Wenn du dich von deinen Überzeugungen frei machen kannst, wirst du zum Kern des Problems durchdringen, vor das jeder Mensch, der sich der Befreiung nähert, gestellt wird. Du erreichst dann drei Tore. Durchschreitest du sie, so öffnet sich der Weg zur vollkommenen Freiheit.

Das erste Tor trägt die Inschrift: Zwänge und die dazugehörigen Wünsche und Verlangen.

Auf dem zweiten lesen wir: Die Illusion der persönlichen Existenz,

und auf dem dritten, das du durchschreiten musst, steht: Das Verlangen nach Leben, das Verlangen nach Existenz.

Der Pfad zur Befreiung darf nur ein Ziel haben: dem Sucher bewusst zu machen, dass er diese drei Tore überwinden muss. Dazu muss er die Schlüssel erlangen, sie zu öffnen und hindurch zu gehen.

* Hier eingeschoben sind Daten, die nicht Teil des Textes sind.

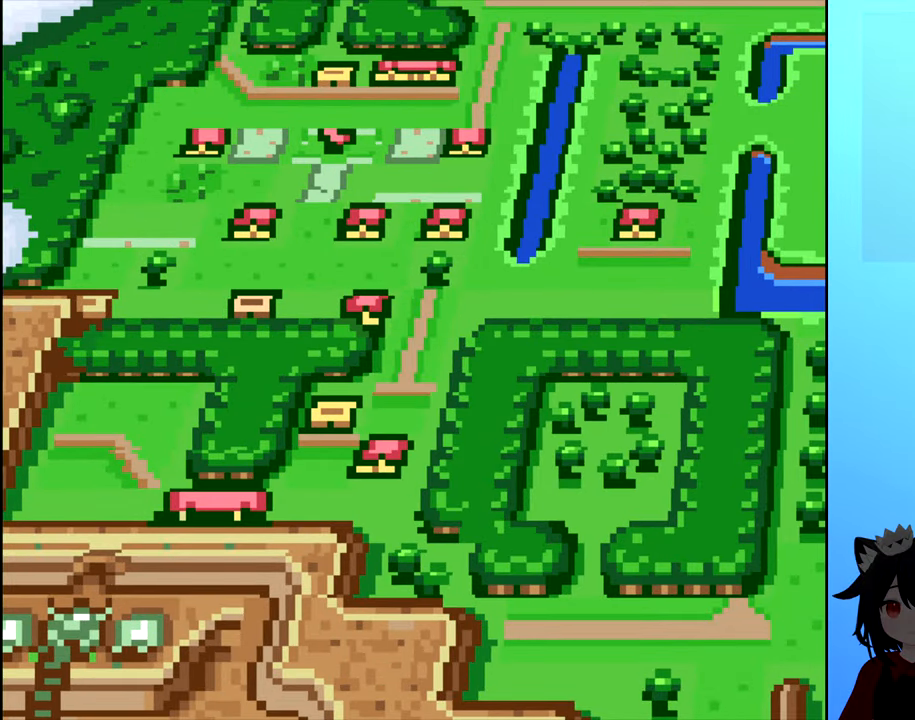
{"buttons": [], "events": []}
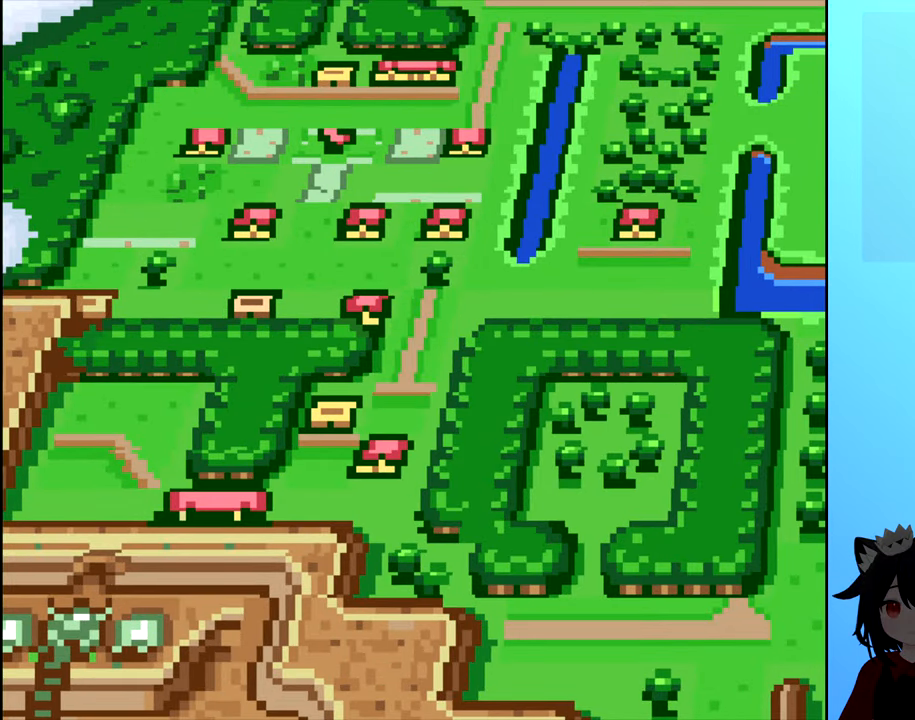
{"buttons": ["DPAD_UP"], "events": [[366, "DPAD_UP", "down"]]}
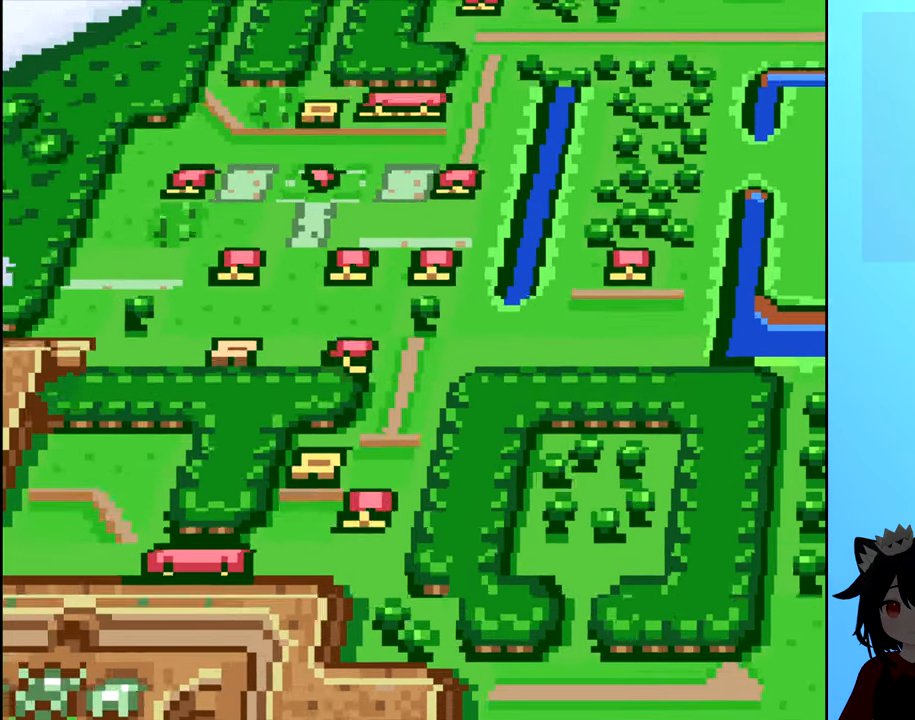
{"buttons": [], "events": [[333, "DPAD_UP", "up"]]}
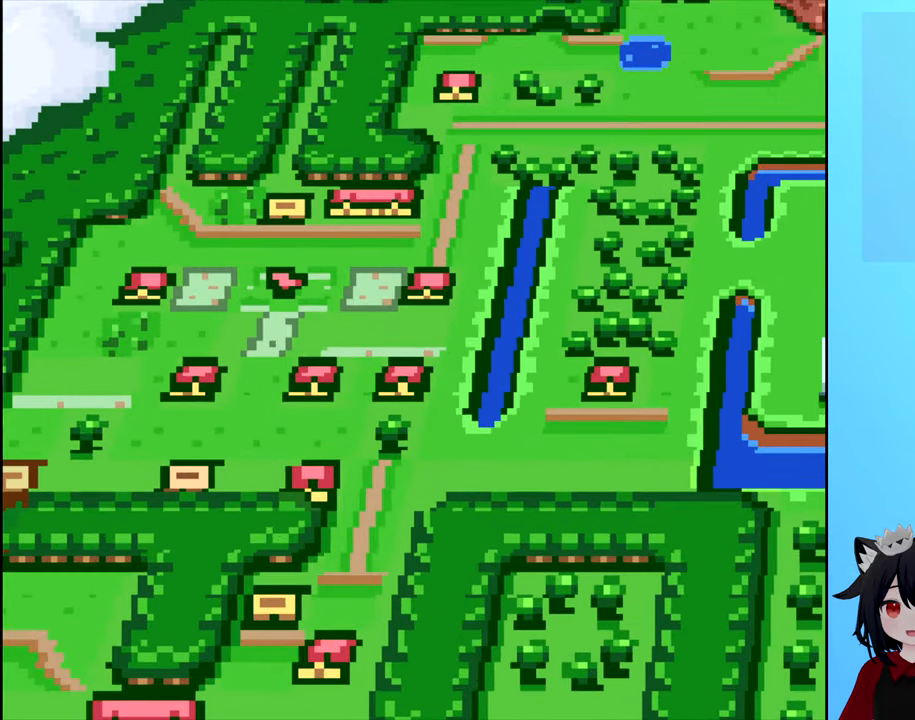
{"buttons": [], "events": []}
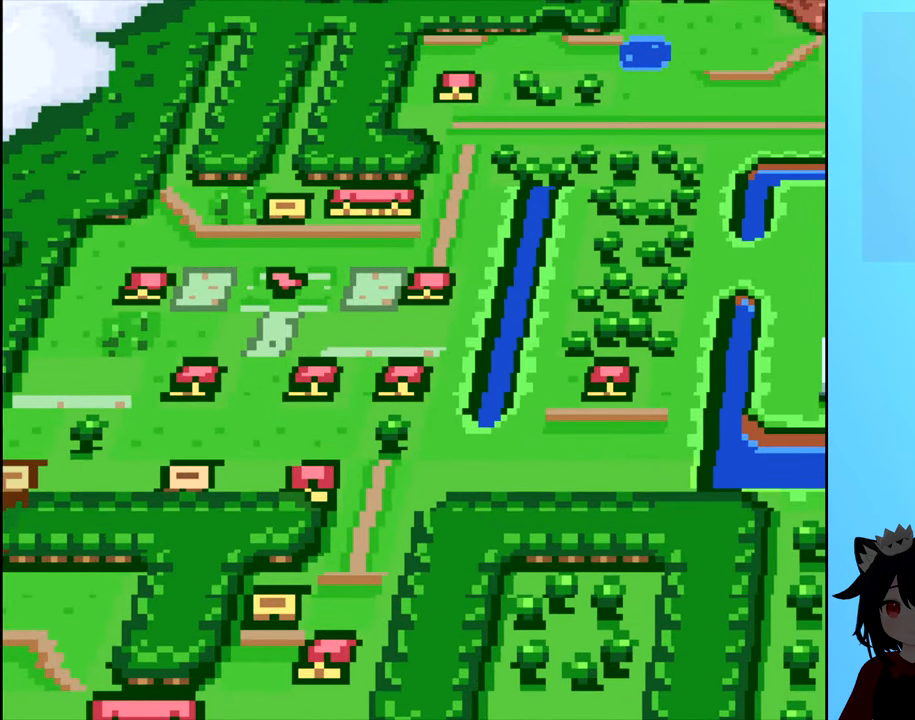
{"buttons": [], "events": []}
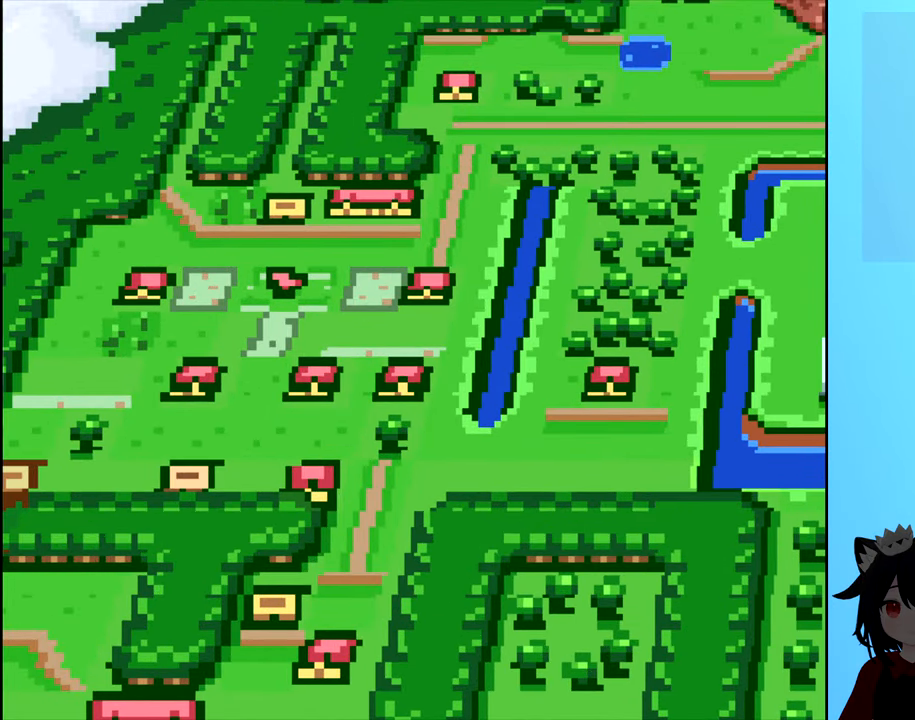
{"buttons": [], "events": []}
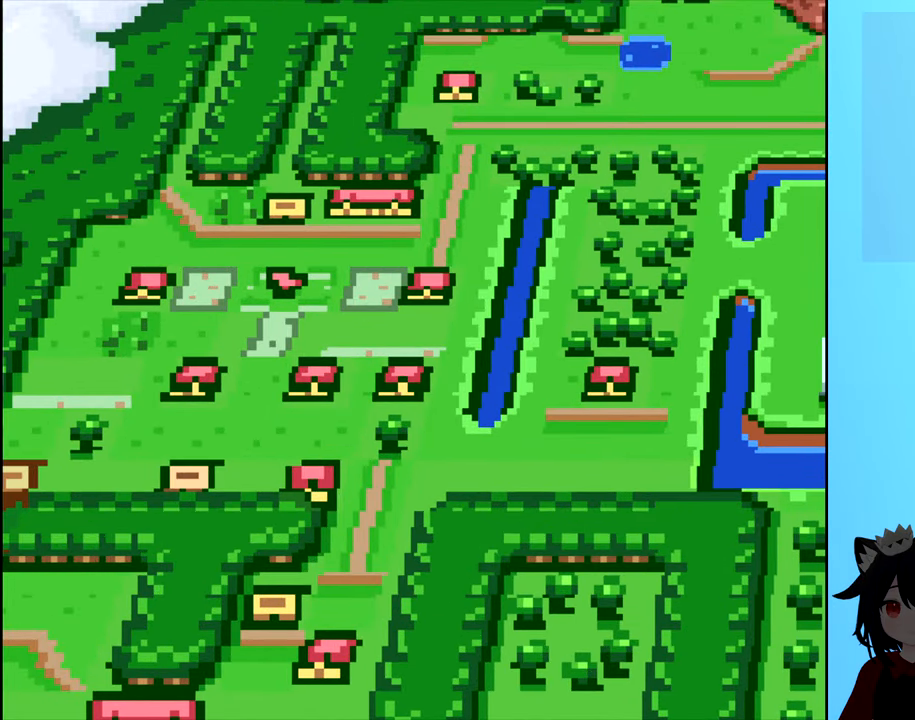
{"buttons": [], "events": []}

Wenn wir damit beginnen, über das Wesen des Lebens nachzudenken und unsere Motive und Handlungen zu verstehen, nähern wir uns dem ersten Tor. Es wird uns klar, dass alle unsere Taten durch Zwang begründet sind. Unser Gehirn ist an beinahe alles gebunden. Es kann sich um einen positiven Zwang handeln, wenn es um Vorteile geht oder um negative Zwänge, wenn es sich um den Drang handelt, Einflüssen zu entkommen. In beiden Fällen bestehen Bindungen an ein Lebewesen, ein Ding oder eine Situation.

Das menschliche Denken neigt zum Konservativen. Es versucht, zu behalten, was es bisher erreicht hat.  Es mag keine Veränderungen. Sie bedeuten Bewegungen, die die Sicherheiten, die sich der Verstand errungen hat, auflösen. So befindet sich das Ego im Kampf gegen die Wirklichkeit des Wandels.

Die Wirklichkeit ist ein großer Umwandlungsprozess, dessen Bewegung niemand aufhalten kann.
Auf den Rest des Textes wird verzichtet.